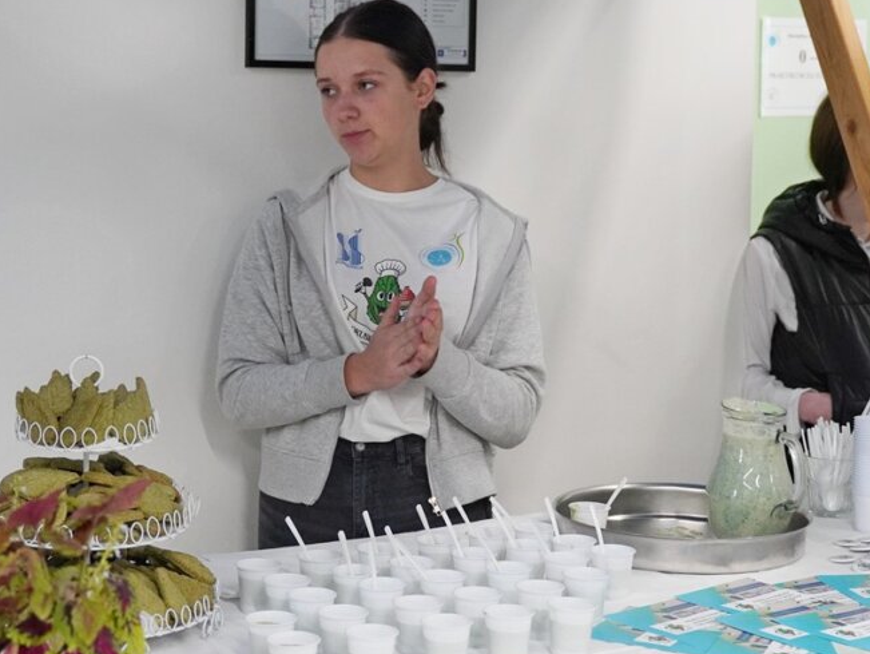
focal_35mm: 66
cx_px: 337
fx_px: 1654
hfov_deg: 29.4
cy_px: 375
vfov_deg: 22.3
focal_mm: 29
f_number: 2.8
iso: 1250
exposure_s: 1/125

** Work to be completed **
The copy must include every record exactly and none of the pictures.

** Response **
focal_35mm: 66
cx_px: 337
fx_px: 1654
hfov_deg: 29.4
cy_px: 375
vfov_deg: 22.3
focal_mm: 29
f_number: 2.8
iso: 1250
exposure_s: 1/125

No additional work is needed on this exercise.